◆ **Exercises to complete**
1. Reproduce the part of the article on Gaël Mpoyo starting with "Mpoyo, an investigative" and going on through "published on YouTube.".
2. Does the article on Gaël Mpoyo support each statement? Answer yes or no, and quote the words that decide it. (a) Mpoyo has more than 13 years of experience as an investigative journalist. (b) His documentary was first screened in 2019. (c) Before the threats, he was based in Bukavu.

◆ **Text passage**
Gaël Mpoyo’s film exposes extreme violence tied to former president
This article is part of UPROAR, a Small Media initiative that is urging governments to address digital rights challenges at the Universal Periodic Review (UPR).
Congolese journalist Gaël Mpoyo is facing death threats for a 2018 documentary he directed about the forced evictions of villagers living on land that allegedly belongs to former president Joseph Kabila in the eastern Democratic Republic of Congo.
Mpoyo, an investigative journalist with over 13 years of experience, works as a correspondent for Africa News, and before the threats, he was based in Bukavu, the capital of South Kivu province, eastern DR Congo.
The journalist has been fearing for his life and the safety of his family since July 2018, when his documentary screened for the first time at a Bukavu cinema and published on YouTube.

◆ **Data**

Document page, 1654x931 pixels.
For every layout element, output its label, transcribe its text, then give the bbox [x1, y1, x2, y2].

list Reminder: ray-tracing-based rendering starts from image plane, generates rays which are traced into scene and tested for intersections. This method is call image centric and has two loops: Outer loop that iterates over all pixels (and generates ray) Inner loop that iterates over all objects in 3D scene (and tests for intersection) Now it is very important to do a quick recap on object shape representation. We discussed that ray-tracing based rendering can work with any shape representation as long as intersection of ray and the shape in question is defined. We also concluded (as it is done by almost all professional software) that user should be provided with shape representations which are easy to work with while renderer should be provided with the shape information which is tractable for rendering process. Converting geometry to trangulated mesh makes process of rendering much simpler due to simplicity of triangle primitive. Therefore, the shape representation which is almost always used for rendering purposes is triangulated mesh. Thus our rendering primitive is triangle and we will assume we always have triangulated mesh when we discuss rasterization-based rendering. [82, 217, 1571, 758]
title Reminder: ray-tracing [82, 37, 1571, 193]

◆ **Solutions to the exercise**
1.
Mpoyo, an investigative journalist with over 13 years of experience, works as a correspondent for Africa News, and before the threats, he was based in Bukavu, the capital of South Kivu province, eastern DR Congo.
The journalist has been fearing for his life and the safety of his family since July 2018, when his documentary screened for the first time at a Bukavu cinema and published on YouTube.

2.
(a) Yes: "an investigative journalist with over 13 years of experience"
(b) No: "since July 2018, when his documentary screened for the first time at a Bukavu cinema"
(c) Yes: "before the threats, he was based in Bukavu"